In fact, the US Government doesn't have to void all the current bonds. Just stop issuing new ones. The old ones will then expire at maturity and the whole US Government bond system will just gradually go away over the next 3 decades (however the average bond duration held by the non-government sector is something like 6 years so it would lose relevance much sooner in actuality).

At sometime in the future, if the Federal Reserve wanted a non-zero Fed Funds Rate, it could just start paying a remuneration rate on all reserves held at the Fed. That would become the new interest rate floor, and the unnecessary song and dance of OMO could be avoided altogether.

The Private sector would come up with some new benchmark (instead of the 10 year and 30 year US Treasury bonds) to price longer term loans (corporate loans, mortgages, etc.).

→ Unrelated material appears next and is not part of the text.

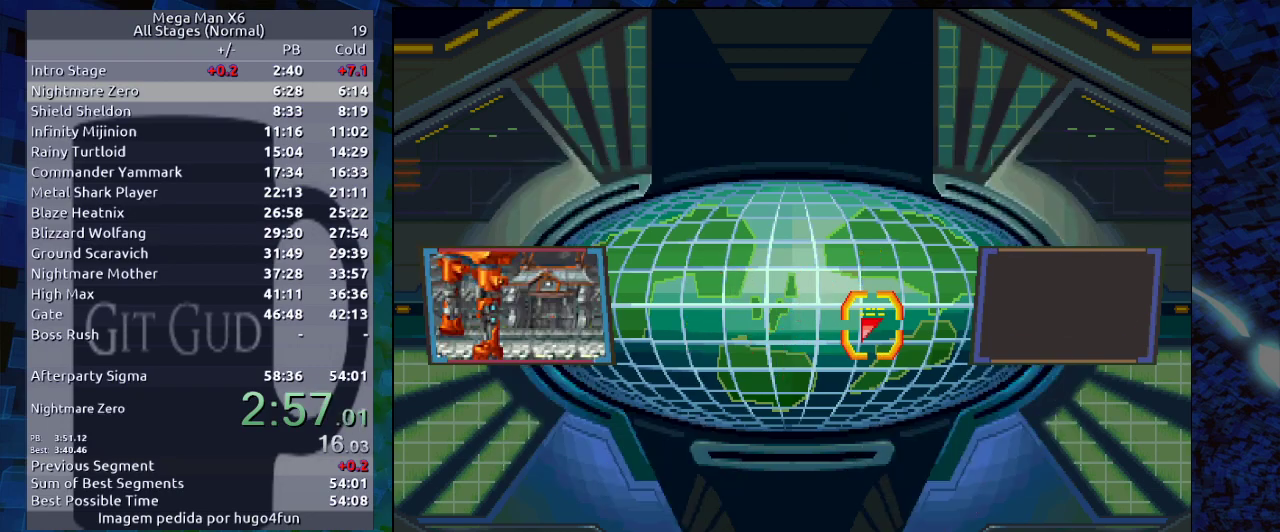
{"buttons": [], "events": [[117, "B", "down"], [167, "B", "up"], [233, "B", "down"], [283, "B", "up"], [383, "B", "down"], [467, "B", "up"]]}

When you follow this logic all the way through, you come to this very simple and inescapable conclusion:

The US Federal Government does not need the US Federal Government Bond Market (Primary Dealers, Secondary Dealers, PIMCO, etc.) to provide it with funds, IT IS OTHER WAY AROUND!!

All of these political stunts about not raising the debt ceiling are a literal waste of time. All of this analysis about US going the way of Greece (which is a currency *user* of the Euro, not a currency *issuer*) is a waste of time.

We have real problems to talk about and to deal with (unemployment, competitiveness, education, etc.), and we are wasting a great amount of time and energy talking about a non-issue (the debt ceiling, possible US Government 'insolvency', US Bonds rates 'skyrocketing', etc.). I suggest we stop.


2 comments:

Mario said...

this is incredibly well done. For this to hit the Motley Fool is no small accomplishment. Lots of regular Joe monetarists through the country are going to read that. Waaaay cool.

My only question is in regards to this:

The Private sector would come up with some new benchmark (instead of the 10 year and 30 year US Treasury bonds) to price longer term loans (corporate loans, mortgages, etc.).

what new benchmark would this be?

GLH said...

Thanks for reprinting that. I hadn't read it before this. I sent it to some friends, one of which I know watches Fox news.